Where the records below show the word "size" in a line, please copy that line.

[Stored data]

________________________

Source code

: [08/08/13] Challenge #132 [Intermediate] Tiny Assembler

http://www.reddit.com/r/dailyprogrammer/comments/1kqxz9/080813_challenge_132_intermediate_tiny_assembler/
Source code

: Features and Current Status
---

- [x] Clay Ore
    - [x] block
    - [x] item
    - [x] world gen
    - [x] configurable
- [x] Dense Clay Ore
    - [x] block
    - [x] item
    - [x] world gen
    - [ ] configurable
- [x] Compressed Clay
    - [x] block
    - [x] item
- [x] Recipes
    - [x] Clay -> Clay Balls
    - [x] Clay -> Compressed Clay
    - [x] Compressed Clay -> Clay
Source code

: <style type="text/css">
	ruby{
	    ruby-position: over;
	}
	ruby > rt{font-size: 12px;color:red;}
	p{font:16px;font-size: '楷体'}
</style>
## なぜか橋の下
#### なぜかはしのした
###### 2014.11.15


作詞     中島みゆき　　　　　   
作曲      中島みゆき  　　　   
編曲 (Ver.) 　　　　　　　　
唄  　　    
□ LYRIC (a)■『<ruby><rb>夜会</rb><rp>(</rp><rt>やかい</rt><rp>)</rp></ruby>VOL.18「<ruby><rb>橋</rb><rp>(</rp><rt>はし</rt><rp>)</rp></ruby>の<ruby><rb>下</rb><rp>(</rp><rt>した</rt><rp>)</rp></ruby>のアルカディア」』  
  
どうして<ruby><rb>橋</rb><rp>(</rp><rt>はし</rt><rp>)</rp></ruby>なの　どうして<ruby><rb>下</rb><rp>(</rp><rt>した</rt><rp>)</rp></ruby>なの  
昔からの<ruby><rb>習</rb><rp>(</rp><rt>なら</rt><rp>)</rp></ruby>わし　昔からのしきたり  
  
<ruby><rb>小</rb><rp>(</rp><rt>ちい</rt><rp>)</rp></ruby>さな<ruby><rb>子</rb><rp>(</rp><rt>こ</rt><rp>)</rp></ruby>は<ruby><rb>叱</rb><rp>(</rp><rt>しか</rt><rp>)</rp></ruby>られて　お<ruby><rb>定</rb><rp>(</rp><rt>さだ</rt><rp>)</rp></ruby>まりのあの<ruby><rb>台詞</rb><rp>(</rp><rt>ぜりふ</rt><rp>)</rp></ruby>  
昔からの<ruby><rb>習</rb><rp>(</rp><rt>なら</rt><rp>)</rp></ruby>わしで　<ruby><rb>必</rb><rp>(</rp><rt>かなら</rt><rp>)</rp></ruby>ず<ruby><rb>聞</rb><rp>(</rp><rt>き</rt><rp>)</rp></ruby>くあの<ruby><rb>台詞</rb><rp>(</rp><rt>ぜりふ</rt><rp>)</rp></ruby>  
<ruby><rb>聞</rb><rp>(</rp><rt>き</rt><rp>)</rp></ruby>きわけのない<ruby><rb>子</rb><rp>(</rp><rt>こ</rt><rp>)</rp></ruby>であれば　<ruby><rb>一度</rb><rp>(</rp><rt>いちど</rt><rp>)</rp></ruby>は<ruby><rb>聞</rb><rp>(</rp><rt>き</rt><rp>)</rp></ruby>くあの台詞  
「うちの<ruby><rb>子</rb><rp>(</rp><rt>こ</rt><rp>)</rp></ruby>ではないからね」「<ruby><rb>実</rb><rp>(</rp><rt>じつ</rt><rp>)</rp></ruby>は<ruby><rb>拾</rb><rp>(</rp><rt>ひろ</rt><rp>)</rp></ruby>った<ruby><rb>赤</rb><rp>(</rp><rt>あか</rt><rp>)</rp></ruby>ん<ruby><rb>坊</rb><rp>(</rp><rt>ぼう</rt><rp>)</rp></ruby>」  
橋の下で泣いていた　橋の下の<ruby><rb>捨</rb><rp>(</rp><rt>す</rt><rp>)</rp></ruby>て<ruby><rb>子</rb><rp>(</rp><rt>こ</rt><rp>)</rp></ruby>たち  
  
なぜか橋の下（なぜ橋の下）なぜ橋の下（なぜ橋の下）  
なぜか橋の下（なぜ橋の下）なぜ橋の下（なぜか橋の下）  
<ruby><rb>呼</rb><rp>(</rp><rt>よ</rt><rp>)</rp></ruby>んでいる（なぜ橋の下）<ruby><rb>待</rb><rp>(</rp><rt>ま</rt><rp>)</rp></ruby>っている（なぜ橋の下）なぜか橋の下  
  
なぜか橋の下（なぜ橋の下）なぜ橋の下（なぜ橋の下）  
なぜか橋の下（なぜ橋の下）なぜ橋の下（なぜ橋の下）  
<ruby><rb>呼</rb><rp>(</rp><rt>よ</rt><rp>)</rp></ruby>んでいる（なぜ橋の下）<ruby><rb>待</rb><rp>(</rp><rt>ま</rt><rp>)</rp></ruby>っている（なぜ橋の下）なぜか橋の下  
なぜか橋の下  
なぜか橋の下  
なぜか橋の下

________________________

RESPONSE TO THIS TASK =
	ruby > rt{font-size: 12px;color:red;}
	p{font:16px;font-size: '楷体'}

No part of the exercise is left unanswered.